- Stated problem
Lay out the rows below as a two-column CSV with the headers entry and time_shown. Give one line per row with its text and its answer, each in a single quoted field with line breaks turned into spaces, covering every row and leaving the pictures out.

- Entries supplied
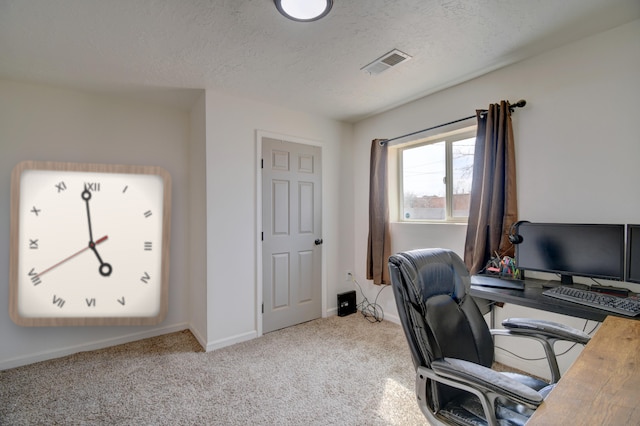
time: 4:58:40
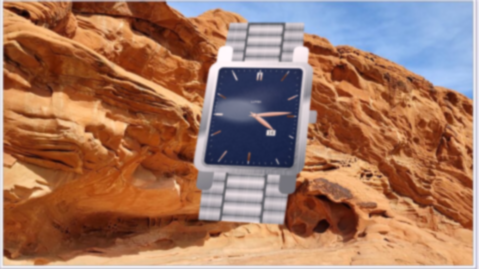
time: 4:14
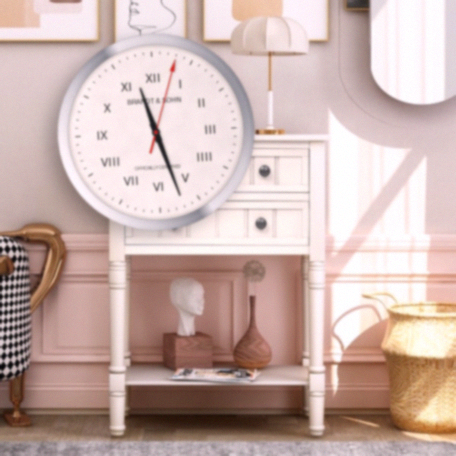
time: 11:27:03
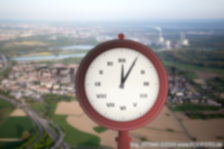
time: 12:05
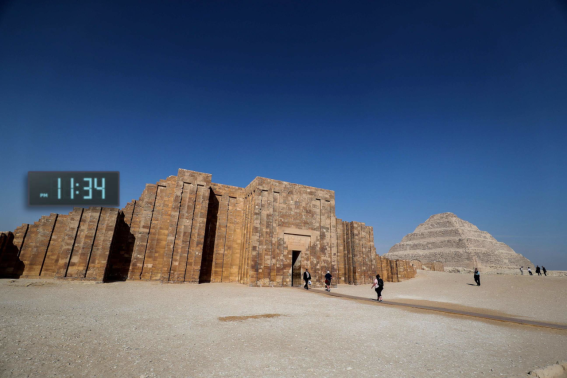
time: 11:34
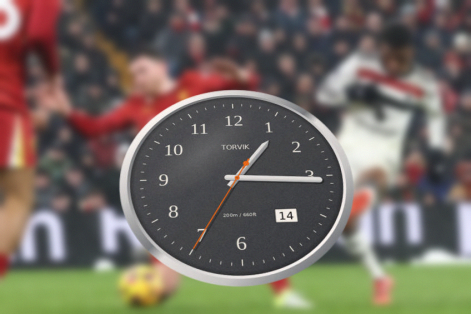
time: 1:15:35
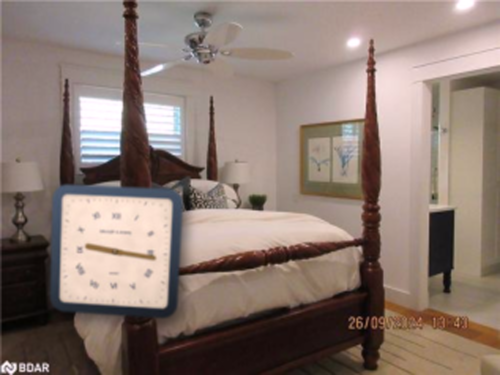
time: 9:16
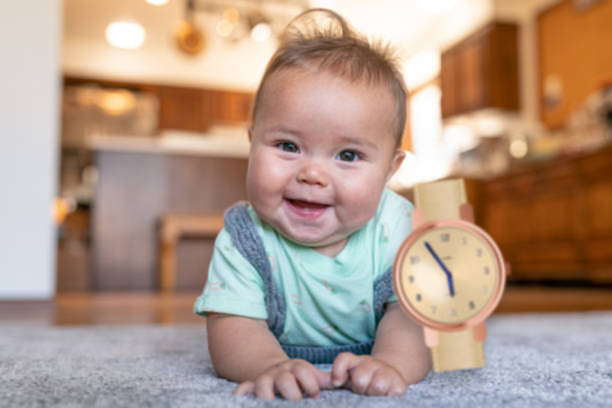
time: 5:55
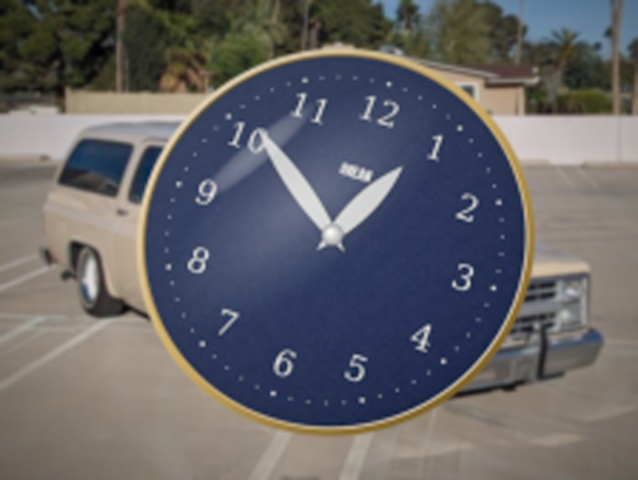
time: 12:51
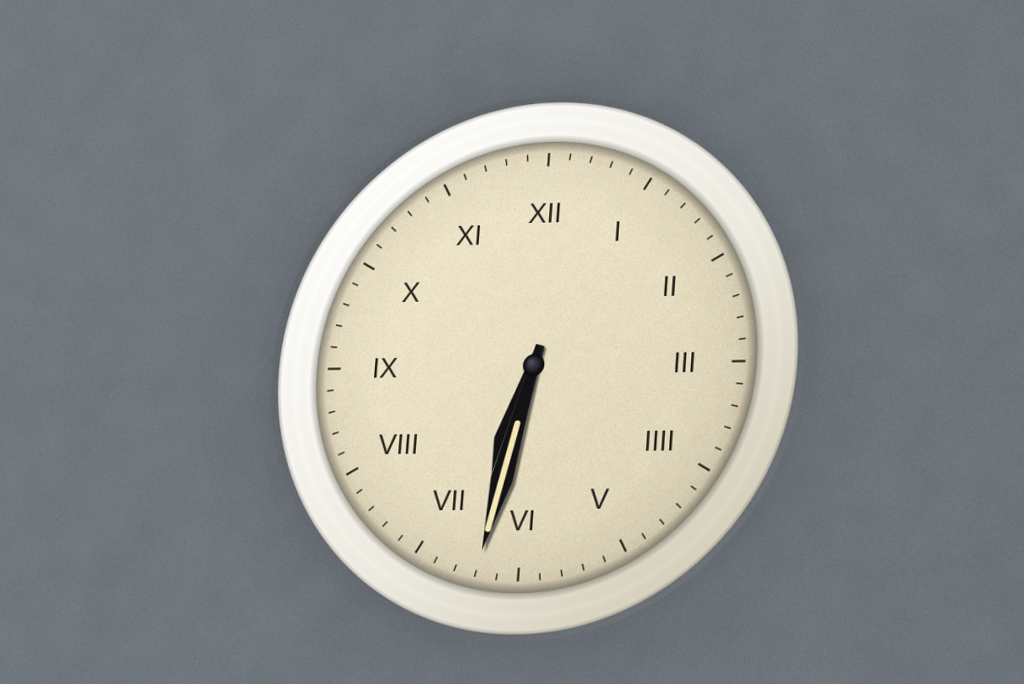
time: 6:32
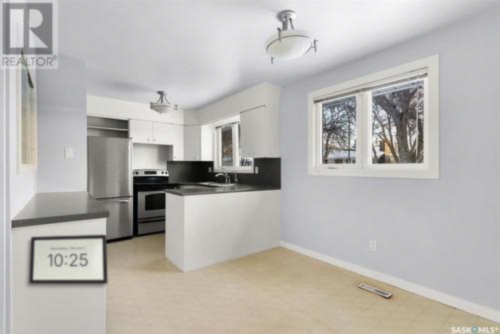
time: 10:25
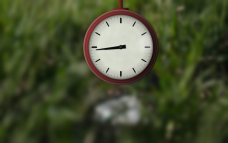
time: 8:44
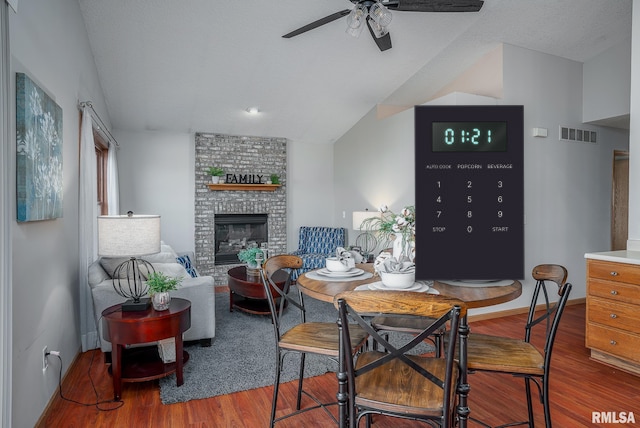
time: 1:21
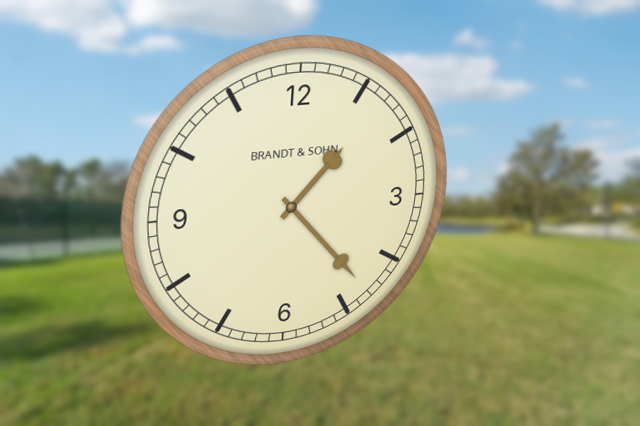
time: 1:23
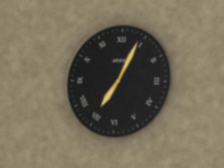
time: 7:04
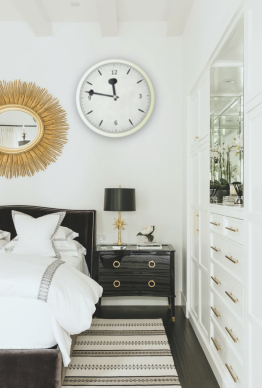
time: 11:47
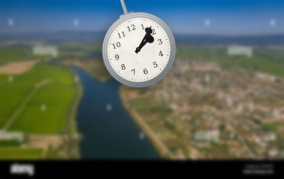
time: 2:08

- Solution for this problem
entry,time_shown
"time:","4:58:40"
"time:","4:14"
"time:","11:27:03"
"time:","12:05"
"time:","11:34"
"time:","1:15:35"
"time:","9:16"
"time:","5:55"
"time:","12:51"
"time:","6:32"
"time:","10:25"
"time:","8:44"
"time:","1:21"
"time:","1:23"
"time:","7:04"
"time:","11:47"
"time:","2:08"